«Animalia», l’amore cantato dai barriti
Ci sono esseri che, organizzati in famiglie guidate da una matriarca, sono dotati di una particolare forma di intelligenza che assomiglia più ad una sorta di meravigliosa saggezza grazie alla quale riescono a percepire le cose e a scegliere tra varie possibilità che la vita pone loro di fronte.
Questi esseri, gli elefanti, conducono la propria esistenza all’interno di una rete di relazioni che si estendono in diramazioni sociali ampie e stratificate: in queste strutture, due o più famiglie che abbiano una particolare affinità costituiscono un gruppo di legame che ha come priorità quella di stare tutti insieme. Anche nelle situazioni di pericolo, gli individui si comportano con eccezionale tolleranza verso i loro simili.
«Il grande capolavoro della natura, l’elefante, unica grande creatura inoffensiva, gigante tra le bestie». Nel 1612 John Donne scriveva così; Carl Safina in Al di là delle parole, un saggio del 2015 tradotto in italiano ed edito per Adelphi nel 2018, nella preziosa collana Animalia, giunta al dodicesimo volume (La vita segreta delle iene), ci porta in dimensioni comunicative ed emotive alternative alle nostre e ci fa osservare questi giganteschi animali da vicino.
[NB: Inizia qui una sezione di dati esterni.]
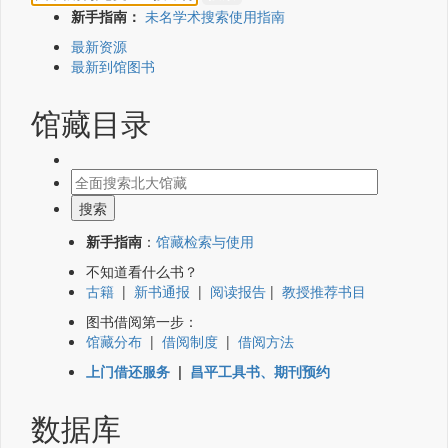
新手指南：
未名学术搜索使用指南
最新资源
最新到馆图书
馆藏目录
新手指南
：
馆藏检索与使用
不知道看什么书？
古籍
|
新书通报
|
阅读报告
|
教授推荐书目
图书借阅第一步：
馆藏分布
|
借阅制度
|
借阅方法
上门借还服务
|
昌平工具书、期刊预约
数据库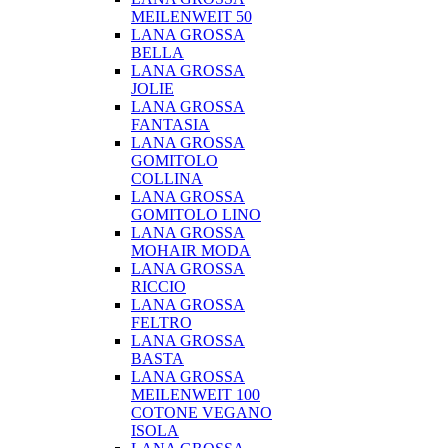
MEILENWEIT 50
LANA GROSSA
BELLA
LANA GROSSA
JOLIE
LANA GROSSA
FANTASIA
LANA GROSSA
GOMITOLO
COLLINA
LANA GROSSA
GOMITOLO LINO
LANA GROSSA
MOHAIR MODA
LANA GROSSA
RICCIO
LANA GROSSA
FELTRO
LANA GROSSA
BASTA
LANA GROSSA
MEILENWEIT 100
COTONE VEGANO
ISOLA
Scopriamo che gli elefanti praticano la cooperazione, collaborano, prestano soccorso a chi è in pericolo, a volte si mettono ai lati di uno di loro colpito da un dardo tranquillante lanciato dagli esseri umani e cercano di tenerlo in piedi; quando qualche esemplare è ferito alla proboscide, troverà certamente un suo simile pronto ad imboccarlo. Si tratta di empatia elefantina e non è poi così dissimile, scrive Safina, da ciò che porta gli esseri umani a desiderare di essere uniti.
Leggere le descrizioni della vita di questi animali ci porta in luoghi lontani che vorremmo più vicini; gli elefanti provano il desiderio di agire per alleviare il dolore dei propri simili, percepiscono la preoccupazione per qualcuno che sentono sofferente, condividono la tristezza dell’altro e agiscono per provare a lenirla. Questi grandi animali hanno ghiandole temporali sulle tempie che secernono liquido in caso di forti emozioni e soffrono per la morte dei propri simili con cui stanno sino alla fine per poi celebrarne la dipartita, toccando con la proboscide il loro corpo senza vita.
Per secoli, siamo stati abituati a pensare che, per il semplice fatto che gli animali non avessero parole, non avessero, allora, neppure il pensiero; nel corso del tempo la scienza è stata costretta a mettere in dubbio una simile credenza, e attraverso l’osservazione e lo studio ha demolito una simile convinzione. Il libro di Safina, attraverso uno stile piacevolmente divulgativo, ci mette davanti all’evidenza, indagando, oltre il mondo degli elefanti, anche quello dei lupi del parco di Yellowstone e dei cetacei che nuotano nelle acque del Pacifico nordoccidentale. Ci fa riflettere su quanto l’essere umano, soprattutto occidentale, sia stato e sia ancora sordo e cieco agli incredibili messaggi che la vita sulla terra gli riferisce e che si ostina a non ascoltare abbastanza.
Con la descrizione dei tratti cognitivi e affettivi-emotivi degli elefanti, in questo libro ci troviamo a vivere scene di vita familiare, la condivisione di momenti di gioco sfrenato e l’esperienza del lutto; grazie a loro, ci ritroviamo a pensare all’amore: «amore è davvero la parola giusta? Se un’elefantessa vede sua sorella e lancia un richiamo per restare in contatto con lei, o se un pappagallo vede il suo compagno e vuole stargli più vicino, è un sentimento di legame, qualunque esso sia, che li induce a cercare la prossimità. Amore è una delle parole che noi usiamo per il sentimento alla base del nostro desiderio di vicinanza».
L’amore, sostiene Safina, non è monolitico, e l’amore umano non è tutto identico né dal punto di vista qualitativo né da quello quantitativo ma questa è probabilmente la parola giusta da usare, quella che vorremmo trovare nelle pieghe del mondo, quella che dobbiamo portare nel nostro agire quotidiano e che, in questo libro meraviglioso, ascoltiamo, cantato dai barriti.